=== WHAT IS NEEDED ===
Tally the lines in the rows below: how many contain the string "bottom"? Reply with the number alone.

——————————

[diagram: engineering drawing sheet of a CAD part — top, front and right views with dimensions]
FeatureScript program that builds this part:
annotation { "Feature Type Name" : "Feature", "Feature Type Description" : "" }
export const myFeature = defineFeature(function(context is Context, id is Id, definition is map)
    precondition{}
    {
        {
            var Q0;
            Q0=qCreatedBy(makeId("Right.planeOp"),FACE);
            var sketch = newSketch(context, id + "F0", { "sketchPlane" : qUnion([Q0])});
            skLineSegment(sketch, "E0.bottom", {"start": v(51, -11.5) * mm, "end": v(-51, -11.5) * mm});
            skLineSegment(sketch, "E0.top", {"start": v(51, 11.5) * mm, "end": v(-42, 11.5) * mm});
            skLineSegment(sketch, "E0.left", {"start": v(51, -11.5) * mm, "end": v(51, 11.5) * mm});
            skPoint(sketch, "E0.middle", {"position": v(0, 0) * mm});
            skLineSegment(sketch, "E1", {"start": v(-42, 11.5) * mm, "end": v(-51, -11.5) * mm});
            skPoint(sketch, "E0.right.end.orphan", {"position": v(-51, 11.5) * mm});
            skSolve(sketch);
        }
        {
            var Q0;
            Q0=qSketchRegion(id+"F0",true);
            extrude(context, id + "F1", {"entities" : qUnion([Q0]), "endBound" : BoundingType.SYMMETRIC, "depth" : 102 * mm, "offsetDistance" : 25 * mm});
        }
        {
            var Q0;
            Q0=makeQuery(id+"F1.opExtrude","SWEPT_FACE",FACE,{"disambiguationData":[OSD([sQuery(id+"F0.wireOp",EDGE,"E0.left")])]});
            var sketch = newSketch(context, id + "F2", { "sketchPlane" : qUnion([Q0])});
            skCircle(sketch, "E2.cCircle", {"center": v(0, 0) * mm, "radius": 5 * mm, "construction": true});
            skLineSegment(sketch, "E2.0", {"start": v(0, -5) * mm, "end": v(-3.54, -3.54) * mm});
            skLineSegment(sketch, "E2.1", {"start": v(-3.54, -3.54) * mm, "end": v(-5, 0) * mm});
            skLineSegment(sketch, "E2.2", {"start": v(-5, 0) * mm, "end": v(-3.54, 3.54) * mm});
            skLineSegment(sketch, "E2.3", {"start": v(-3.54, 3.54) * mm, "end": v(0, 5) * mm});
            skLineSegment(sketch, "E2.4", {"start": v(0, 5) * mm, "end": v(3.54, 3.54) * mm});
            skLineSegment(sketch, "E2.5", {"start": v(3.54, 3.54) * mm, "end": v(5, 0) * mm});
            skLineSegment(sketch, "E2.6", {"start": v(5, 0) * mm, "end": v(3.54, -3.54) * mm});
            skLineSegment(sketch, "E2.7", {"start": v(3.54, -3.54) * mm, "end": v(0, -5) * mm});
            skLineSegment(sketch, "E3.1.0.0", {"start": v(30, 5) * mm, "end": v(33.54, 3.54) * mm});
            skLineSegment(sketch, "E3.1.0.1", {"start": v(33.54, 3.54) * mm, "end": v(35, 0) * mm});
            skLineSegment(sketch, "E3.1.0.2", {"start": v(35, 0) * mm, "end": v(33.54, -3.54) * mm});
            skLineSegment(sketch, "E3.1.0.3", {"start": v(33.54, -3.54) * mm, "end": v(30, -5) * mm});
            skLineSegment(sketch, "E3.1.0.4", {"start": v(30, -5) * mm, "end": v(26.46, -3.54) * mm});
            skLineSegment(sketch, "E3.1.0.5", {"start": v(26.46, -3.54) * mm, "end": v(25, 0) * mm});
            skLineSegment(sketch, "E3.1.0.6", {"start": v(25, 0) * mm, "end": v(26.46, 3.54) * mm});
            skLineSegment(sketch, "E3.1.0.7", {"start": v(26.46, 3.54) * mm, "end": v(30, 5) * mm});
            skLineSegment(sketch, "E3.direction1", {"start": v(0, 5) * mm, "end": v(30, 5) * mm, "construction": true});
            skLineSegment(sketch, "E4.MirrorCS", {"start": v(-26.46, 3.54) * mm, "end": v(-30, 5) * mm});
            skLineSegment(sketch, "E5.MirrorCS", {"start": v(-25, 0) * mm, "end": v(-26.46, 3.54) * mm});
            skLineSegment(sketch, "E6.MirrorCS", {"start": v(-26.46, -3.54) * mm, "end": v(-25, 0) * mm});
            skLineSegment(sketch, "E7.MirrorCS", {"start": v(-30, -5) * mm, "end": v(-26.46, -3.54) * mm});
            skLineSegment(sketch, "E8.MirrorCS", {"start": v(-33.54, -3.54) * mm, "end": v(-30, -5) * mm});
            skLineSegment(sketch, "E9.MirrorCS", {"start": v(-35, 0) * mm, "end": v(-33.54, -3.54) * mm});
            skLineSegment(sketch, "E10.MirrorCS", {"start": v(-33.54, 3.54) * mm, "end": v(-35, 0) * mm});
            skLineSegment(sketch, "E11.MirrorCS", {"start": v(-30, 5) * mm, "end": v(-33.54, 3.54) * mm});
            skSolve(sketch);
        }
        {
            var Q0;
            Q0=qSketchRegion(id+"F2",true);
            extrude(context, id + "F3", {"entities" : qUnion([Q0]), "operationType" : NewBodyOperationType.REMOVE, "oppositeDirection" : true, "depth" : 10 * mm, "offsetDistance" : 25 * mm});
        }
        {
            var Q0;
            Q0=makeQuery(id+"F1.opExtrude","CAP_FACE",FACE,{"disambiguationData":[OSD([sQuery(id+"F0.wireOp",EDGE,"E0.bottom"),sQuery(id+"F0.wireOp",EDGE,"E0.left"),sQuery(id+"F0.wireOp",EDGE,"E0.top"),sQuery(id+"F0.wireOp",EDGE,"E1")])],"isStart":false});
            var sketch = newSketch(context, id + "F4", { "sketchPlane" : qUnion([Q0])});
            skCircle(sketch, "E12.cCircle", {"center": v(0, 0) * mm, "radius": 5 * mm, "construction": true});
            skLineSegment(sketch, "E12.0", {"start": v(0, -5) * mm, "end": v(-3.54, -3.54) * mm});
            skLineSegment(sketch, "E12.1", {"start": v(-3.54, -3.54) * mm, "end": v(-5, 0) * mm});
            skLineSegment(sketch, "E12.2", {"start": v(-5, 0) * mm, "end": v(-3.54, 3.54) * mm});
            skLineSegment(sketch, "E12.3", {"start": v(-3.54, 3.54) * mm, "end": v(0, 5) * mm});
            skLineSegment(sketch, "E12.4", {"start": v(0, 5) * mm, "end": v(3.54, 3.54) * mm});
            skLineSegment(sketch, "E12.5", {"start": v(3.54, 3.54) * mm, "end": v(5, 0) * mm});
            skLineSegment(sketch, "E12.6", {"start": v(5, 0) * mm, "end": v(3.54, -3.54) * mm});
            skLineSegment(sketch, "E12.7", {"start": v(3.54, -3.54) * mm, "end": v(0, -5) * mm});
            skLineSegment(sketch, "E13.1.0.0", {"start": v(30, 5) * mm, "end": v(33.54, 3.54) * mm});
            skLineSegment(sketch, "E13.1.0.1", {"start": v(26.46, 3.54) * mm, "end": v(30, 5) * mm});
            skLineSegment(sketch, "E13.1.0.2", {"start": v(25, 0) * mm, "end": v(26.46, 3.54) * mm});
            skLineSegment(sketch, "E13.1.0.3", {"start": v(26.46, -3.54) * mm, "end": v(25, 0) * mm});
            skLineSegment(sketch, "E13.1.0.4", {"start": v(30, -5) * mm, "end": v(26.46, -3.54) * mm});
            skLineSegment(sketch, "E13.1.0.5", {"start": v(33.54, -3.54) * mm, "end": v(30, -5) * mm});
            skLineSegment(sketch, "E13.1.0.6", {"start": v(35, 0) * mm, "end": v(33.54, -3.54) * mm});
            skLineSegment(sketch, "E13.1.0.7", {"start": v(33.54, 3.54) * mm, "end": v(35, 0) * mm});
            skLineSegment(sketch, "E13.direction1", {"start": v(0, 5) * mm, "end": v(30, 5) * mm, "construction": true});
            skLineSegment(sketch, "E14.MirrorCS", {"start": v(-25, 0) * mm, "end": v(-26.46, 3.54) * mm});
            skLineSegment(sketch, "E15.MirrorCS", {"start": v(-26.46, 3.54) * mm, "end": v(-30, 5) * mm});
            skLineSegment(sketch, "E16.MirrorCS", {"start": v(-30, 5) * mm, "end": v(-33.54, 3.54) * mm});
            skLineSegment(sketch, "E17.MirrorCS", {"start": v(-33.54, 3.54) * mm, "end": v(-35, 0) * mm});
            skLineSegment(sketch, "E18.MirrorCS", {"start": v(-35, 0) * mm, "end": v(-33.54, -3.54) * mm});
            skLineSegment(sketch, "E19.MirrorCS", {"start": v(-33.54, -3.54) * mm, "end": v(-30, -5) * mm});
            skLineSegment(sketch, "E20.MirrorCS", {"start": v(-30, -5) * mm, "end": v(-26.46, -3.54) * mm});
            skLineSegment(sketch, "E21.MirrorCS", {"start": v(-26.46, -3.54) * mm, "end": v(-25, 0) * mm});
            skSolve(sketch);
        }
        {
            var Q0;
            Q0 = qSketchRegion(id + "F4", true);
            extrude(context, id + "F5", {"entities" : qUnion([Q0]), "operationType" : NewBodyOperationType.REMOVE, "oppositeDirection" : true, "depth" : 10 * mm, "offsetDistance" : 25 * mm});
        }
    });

——————————

=== FULL ANSWER ===
2